On a discrete spectrum of Laplace operator on the fundamental domain of modular group and Chebyshev's function

Laplace operator $\Delta = u^{2}\bigl(\partial_{x}^{2}\,+\,\partial_{u}^{2}\bigr)$ has infinite discrete spectrum $\{\lambda_{n}\}$,
$$ \Delta\varphi_{n}\,+\,\lambda_{n}\varphi_{n}\,=\,0,\quad \varphi_{n}\in L^{2}(\mathcal{F},d\mu),\quad d\mu\,=\,\frac{dx\,du}{u^{2\mathstrut}},\quad\lambda_{n}\ge 0, $$
in fundamental domain
$$ \mathcal{F}\,=\,\bigl\{z\,=\,x+iy\,|\,y>0, |z|>1, |x|<\tfrac{1}{2}\bigr\} $$
of modular group $PSL(2,\mathbb{Z})$. Also, it has a continuous spectrum mapping the interval$\bigl[\tfrac{1}{4},+\infty\bigr)$.
In his “Shur Lectures” (Tel -Aviv, 1992), P. Sarnack suggested that this discrete spectrum $\{\lambda_{n}\}$ should play a key role in number theory.
In the talk, we will discuss a proof of the following new theorem:

Theorem.

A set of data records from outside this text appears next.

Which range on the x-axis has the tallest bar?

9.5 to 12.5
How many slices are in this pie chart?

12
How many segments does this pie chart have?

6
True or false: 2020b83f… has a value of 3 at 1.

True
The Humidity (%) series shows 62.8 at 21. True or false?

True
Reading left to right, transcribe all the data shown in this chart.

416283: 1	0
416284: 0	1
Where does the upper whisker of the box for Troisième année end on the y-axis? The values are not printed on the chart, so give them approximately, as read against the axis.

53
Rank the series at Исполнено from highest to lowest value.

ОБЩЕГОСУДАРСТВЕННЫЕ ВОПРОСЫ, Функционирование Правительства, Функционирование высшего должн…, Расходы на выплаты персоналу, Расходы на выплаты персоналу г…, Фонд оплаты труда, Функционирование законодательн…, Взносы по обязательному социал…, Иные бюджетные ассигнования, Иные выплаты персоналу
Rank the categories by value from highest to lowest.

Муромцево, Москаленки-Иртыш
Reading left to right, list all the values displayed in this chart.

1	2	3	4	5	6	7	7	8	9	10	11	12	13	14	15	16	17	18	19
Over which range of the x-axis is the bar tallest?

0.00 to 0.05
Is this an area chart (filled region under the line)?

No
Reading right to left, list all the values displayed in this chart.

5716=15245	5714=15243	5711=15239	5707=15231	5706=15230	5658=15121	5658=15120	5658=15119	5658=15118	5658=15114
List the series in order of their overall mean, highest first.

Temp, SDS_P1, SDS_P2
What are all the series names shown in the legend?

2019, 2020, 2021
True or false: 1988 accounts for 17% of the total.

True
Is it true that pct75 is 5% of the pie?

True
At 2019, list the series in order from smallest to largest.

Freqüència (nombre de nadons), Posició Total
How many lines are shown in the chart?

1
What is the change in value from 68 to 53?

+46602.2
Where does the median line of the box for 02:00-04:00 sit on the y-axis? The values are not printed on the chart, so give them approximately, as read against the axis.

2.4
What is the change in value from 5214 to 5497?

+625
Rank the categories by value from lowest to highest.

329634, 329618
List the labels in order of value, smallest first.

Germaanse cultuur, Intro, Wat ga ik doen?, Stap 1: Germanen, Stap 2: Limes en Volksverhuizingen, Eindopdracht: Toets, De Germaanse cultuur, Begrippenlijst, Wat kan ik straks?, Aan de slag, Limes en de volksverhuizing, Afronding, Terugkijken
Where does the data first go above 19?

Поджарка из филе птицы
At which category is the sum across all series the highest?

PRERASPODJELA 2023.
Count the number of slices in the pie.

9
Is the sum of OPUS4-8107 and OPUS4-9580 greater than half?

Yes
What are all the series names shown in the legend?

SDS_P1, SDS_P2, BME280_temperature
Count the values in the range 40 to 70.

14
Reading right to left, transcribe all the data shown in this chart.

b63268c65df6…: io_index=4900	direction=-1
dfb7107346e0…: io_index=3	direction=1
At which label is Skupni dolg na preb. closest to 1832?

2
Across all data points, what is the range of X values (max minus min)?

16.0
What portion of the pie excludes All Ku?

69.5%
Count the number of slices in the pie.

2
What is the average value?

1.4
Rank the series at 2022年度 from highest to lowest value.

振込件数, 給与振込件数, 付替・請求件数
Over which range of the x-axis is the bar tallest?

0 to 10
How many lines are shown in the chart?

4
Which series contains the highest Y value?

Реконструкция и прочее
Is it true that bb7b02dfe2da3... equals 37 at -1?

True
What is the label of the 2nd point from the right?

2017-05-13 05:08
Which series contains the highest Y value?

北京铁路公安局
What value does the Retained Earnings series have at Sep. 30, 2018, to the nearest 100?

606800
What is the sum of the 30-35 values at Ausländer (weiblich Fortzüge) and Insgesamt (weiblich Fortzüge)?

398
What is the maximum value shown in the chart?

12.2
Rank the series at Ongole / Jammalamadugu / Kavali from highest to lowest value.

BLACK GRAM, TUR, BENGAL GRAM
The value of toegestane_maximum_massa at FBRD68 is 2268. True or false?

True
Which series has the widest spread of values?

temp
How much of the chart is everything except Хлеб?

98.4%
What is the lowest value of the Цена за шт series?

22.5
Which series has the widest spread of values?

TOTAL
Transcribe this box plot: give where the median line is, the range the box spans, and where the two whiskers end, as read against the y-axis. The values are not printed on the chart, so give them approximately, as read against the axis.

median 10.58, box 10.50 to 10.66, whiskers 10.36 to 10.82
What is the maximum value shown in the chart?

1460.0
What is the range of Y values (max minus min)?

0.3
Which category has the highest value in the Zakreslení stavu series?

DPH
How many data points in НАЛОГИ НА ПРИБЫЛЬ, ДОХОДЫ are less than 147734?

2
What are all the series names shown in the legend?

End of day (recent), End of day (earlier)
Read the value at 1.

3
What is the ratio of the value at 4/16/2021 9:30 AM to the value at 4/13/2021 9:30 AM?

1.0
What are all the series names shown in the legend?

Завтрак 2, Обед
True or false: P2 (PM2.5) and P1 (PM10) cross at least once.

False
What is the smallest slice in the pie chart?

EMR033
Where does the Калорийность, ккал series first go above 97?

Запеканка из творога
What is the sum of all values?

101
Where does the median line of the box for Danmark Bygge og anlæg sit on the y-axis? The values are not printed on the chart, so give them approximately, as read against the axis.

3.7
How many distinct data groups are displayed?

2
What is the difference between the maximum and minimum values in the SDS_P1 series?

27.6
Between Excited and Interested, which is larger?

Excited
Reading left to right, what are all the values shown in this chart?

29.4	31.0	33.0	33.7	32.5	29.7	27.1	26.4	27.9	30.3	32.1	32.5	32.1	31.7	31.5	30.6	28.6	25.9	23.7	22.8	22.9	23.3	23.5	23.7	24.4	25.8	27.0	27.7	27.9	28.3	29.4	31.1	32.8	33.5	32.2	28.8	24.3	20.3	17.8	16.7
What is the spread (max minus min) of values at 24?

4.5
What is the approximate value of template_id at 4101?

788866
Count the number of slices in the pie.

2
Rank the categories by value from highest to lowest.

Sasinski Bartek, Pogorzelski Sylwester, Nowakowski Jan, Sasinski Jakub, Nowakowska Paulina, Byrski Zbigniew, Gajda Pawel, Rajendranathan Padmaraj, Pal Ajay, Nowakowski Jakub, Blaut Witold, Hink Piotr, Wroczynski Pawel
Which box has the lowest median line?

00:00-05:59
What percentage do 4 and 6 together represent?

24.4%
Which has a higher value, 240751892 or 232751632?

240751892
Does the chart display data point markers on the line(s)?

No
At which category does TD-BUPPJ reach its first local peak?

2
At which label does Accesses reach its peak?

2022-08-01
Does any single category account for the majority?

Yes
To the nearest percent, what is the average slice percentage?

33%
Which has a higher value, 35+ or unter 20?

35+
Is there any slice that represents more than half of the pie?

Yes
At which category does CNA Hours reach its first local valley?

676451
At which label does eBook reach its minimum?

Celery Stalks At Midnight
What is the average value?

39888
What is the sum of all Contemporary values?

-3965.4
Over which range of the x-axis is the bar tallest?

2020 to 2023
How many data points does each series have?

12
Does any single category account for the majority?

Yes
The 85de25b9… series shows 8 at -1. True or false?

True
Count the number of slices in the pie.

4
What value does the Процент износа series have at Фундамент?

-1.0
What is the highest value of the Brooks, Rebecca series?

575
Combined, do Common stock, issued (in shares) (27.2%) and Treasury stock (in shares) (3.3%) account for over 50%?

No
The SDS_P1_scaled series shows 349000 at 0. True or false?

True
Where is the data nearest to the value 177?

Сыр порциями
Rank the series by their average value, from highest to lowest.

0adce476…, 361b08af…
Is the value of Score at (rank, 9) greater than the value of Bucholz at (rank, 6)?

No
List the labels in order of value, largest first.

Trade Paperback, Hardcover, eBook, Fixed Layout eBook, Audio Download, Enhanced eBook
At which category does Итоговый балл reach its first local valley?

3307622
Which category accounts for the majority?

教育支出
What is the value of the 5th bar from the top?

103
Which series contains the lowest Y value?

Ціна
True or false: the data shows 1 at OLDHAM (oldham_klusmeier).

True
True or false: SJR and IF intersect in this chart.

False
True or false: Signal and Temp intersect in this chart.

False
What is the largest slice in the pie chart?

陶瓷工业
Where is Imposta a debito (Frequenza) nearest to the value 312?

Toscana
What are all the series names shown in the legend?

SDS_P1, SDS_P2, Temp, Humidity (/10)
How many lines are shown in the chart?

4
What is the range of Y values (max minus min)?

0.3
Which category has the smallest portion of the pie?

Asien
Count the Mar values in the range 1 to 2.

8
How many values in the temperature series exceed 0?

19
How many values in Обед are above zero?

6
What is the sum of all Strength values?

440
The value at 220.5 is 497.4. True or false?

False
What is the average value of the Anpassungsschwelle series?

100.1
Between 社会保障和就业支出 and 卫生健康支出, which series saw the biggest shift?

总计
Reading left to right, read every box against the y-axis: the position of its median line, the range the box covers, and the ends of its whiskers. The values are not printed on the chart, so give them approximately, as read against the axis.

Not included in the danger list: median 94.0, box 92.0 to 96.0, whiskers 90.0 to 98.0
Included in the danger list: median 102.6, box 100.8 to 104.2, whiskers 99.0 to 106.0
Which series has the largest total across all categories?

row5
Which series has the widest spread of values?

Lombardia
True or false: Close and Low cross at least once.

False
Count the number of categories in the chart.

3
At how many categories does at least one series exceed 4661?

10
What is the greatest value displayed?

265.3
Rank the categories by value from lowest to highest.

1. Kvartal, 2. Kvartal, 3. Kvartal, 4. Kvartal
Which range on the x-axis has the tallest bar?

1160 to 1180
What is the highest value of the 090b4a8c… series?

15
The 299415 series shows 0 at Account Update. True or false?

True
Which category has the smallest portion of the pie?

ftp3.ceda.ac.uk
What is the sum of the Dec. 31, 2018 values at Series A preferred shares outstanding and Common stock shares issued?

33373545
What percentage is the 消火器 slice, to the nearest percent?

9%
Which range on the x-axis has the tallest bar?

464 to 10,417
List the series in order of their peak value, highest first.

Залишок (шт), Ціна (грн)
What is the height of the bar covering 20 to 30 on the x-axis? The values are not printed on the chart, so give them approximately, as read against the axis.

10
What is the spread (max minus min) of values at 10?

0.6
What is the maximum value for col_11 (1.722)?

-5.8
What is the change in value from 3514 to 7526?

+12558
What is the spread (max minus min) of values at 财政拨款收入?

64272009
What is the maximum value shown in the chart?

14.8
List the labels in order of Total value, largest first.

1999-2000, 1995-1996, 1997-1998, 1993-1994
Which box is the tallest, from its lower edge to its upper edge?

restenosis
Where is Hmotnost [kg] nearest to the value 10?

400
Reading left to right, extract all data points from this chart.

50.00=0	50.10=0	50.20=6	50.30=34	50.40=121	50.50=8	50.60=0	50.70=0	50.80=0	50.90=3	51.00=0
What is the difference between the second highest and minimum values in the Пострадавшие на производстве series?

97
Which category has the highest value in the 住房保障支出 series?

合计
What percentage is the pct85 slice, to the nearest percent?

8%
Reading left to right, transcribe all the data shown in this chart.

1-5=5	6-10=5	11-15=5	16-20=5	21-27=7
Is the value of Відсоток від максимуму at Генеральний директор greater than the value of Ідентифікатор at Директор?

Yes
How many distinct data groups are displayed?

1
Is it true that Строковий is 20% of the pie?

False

Let $x\ge 3$ and suppose that
$$ 0<t\le x^{-4}(\ln{x^{p}})^{-2},\quad p\ge 20. $$
Then the following formula holds:
$$ \psi(x)\,=\,2\sqrt{\pi}t\sum\limits_{n\ge 0}e^{-tr_{n}^{2}}\sum\limits_{2\le k\le x}k\cos{(2r_{n}\ln{k})}\,+\,R(x),\quad |R(x)|\,\le\,\frac{cx^{2}\sqrt{t}}{(\ln{x})^{2\mathstrut}}\,\le\,\frac{c}{(\ln{x})^{3\mathstrut}}. $$
\emph{Here $\psi(x)$ denotes Chebyshev's function, the sequence $r_{n}$ is defined by the relations $\lambda_{n}=r_{n}^{2}+\tfrac{1}{4}$, and $c$ is some computable constant.}

Therefore, the fact that the discrete spectrum $\{\lambda_{n}\}$ determine prime number distribution, is established.